By Lorelei Hunt, Patient and Public Involvement Representative on the ATHENA Shingles Study, Centre for Academic Primary Care, University of Bristol
Five years ago, when I felt unwell with a pain on one side of my body, I assumed I had a virus. Only after a week, when a rash appeared in the same place, did I think that I might have shingles. I was in good health and never thought shingles was something that I was at risk of. But I now know that anyone can get it.
After getting chicken pox, the virus lurks in your nervous system and can reappear as shingles without warning at any time and the risk of this increases with age. The painful, blistering rash was bad enough, but I didn’t know that shingles can have a nasty after-effect, causing a type of nerve pain called post-herpetic neuralgia (PHN for short).
This can affect shingles sufferers for months after the rash has cleared up and I was one of the unlucky ones who got it. Six months after first getting shingles, I was still suffering its after-effects. It really impacted my life – I couldn’t relax or concentrate properly. It felt like drops of boiling water splashing on me, or little pins sticking in my side. There was not much relief and it often seemed worse at night, interrupting my sleep. It was only gradually the sensation lessened and my life started to return to normal. So, when a friend told me about a group in Bristol looking at patient experiences of shingles, I went along to find out more.
I became the patient representative on a research study called ATHENA. ATHENA will test if using a low dose of a familiar and inexpensive drug called amitriptyline can help prevent PHN in people who get shingles. It seemed to work in a previous, small-scale study, but the NHS needs to test it properly to be sure that it works before offering it to everyone.
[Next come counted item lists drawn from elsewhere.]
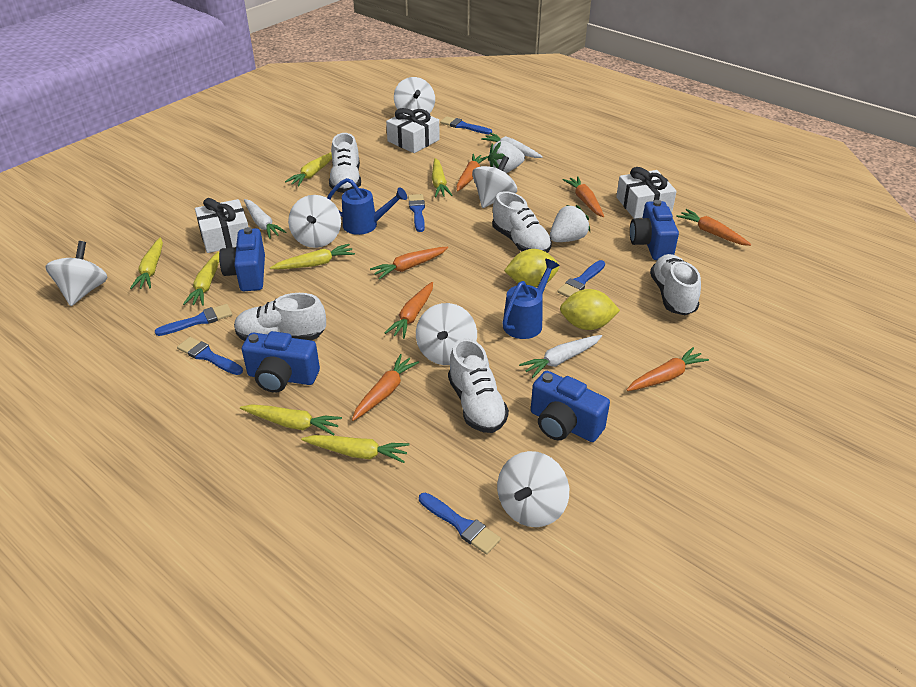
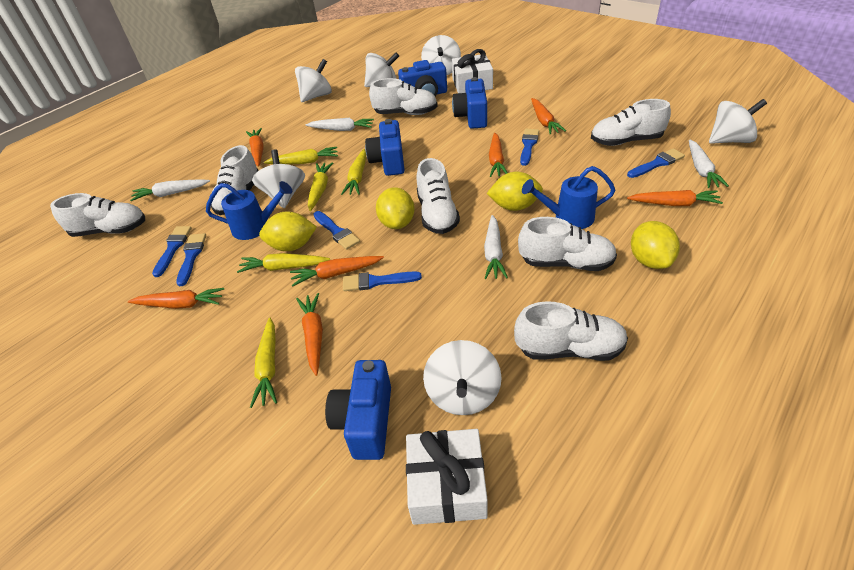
white carrot: [244,199,286,239] [481,133,543,158] [519,335,602,378] = 3 -> [130,179,210,201] [305,118,374,131] [484,215,508,279] [689,140,729,188] = 4
white gift: [195,198,248,253] [386,108,440,153] [616,167,677,218] = 3 -> [406,429,488,525] [452,49,493,93] = 2
white shoe: [234,293,326,341] [329,133,361,193] [448,338,509,433] [492,191,552,253] [650,254,701,315] = 5 -> [50,193,145,237] [211,145,259,215] [369,78,438,115] [416,158,460,234] [514,301,628,361] [518,217,617,271] [591,99,671,146] = 7
white strawberry: [488,141,525,173] [550,205,590,242] = 2 -> none = 0
yellow carrot: [130,237,163,289] [183,252,219,306] [240,404,342,435] [270,244,355,269] [285,152,332,187] [301,435,410,463] [432,158,453,197] = 7 -> [237,253,330,273] [250,318,277,408] [264,147,338,164] [308,162,333,211] [341,149,366,195] = 5
yellow lemon: [504,249,559,287] [560,289,620,330] = 2 -> [259,211,317,251] [376,187,415,229] [486,172,543,211] [631,221,680,269] = 4

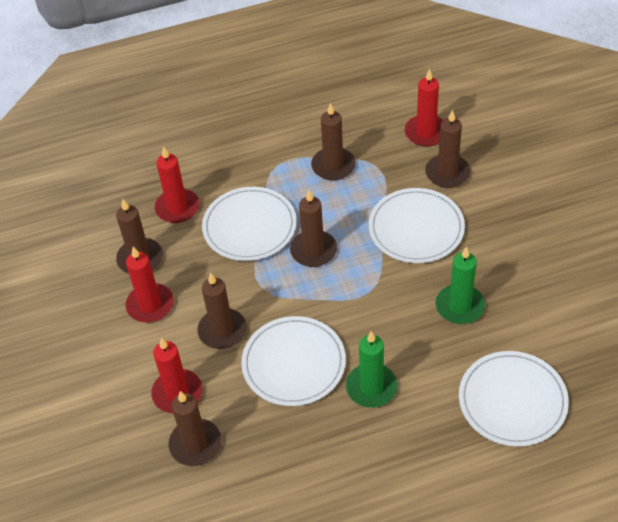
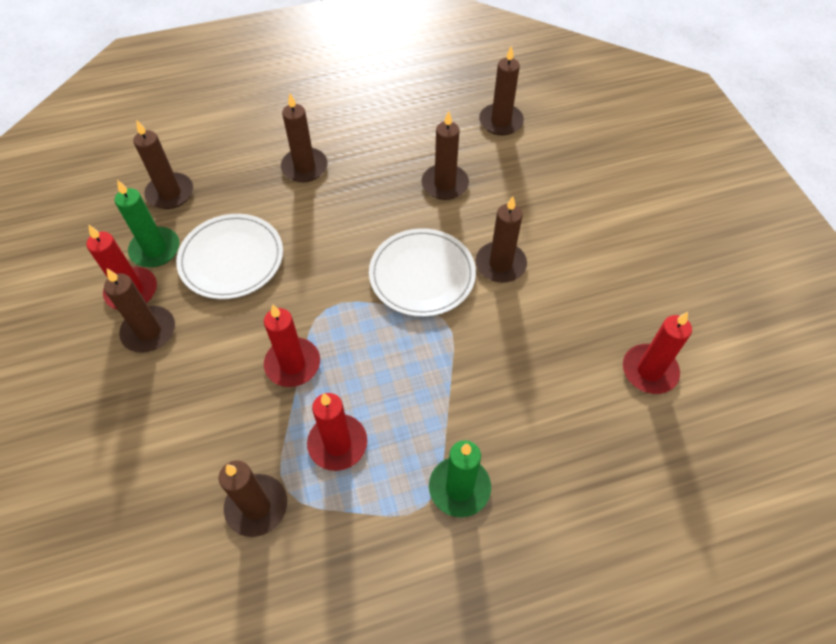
brown candle: [116,199,163,274] [168,391,221,466] [197,272,247,349] [290,190,337,267] [311,103,355,180] [425,110,470,188] = 6 -> [104,269,175,353] [133,121,193,209] [219,460,287,537] [281,94,327,182] [421,111,469,200] [476,196,527,283] [479,45,524,135] = 7
white plate: [202,187,297,261] [241,316,346,406] [369,188,465,263] [459,351,569,447] = 4 -> [176,214,283,299] [369,228,476,317] = 2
Although not everyone who gets shingles develops PHN, for those who do, it is a painful and limiting condition. I was relatively fortunate. Some people are much more badly affected and for longer. If we can find a means to stop this happening, it must be a good thing.
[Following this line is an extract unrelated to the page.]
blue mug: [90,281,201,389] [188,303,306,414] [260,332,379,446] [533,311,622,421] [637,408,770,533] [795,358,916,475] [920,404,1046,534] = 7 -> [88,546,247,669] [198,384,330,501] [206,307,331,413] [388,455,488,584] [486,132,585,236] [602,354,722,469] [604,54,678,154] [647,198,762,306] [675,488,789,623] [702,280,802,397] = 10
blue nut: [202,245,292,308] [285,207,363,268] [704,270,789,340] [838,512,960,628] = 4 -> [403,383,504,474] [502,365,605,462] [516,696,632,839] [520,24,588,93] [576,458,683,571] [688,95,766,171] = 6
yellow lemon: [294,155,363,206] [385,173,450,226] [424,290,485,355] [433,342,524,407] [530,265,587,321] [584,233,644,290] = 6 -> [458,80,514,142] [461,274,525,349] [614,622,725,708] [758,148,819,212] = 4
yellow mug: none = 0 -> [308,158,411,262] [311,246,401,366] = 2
We have one chance to do this trial – the funding will not be available again! There is lots more information on the ATHENA website explaining the process in more detail. So, if you are diagnosed with shingles and your GP surgery is part of the trial, please do consider joining the trial – we need 100s of you! With your help as volunteers, doctors will be able to know for sure, whether giving patients a low dose of amitriptyline as soon as they get shingles makes them less likely to get PHN. It might save them from the pain and disruption of PHN and possibly PHN will become a thing of the past.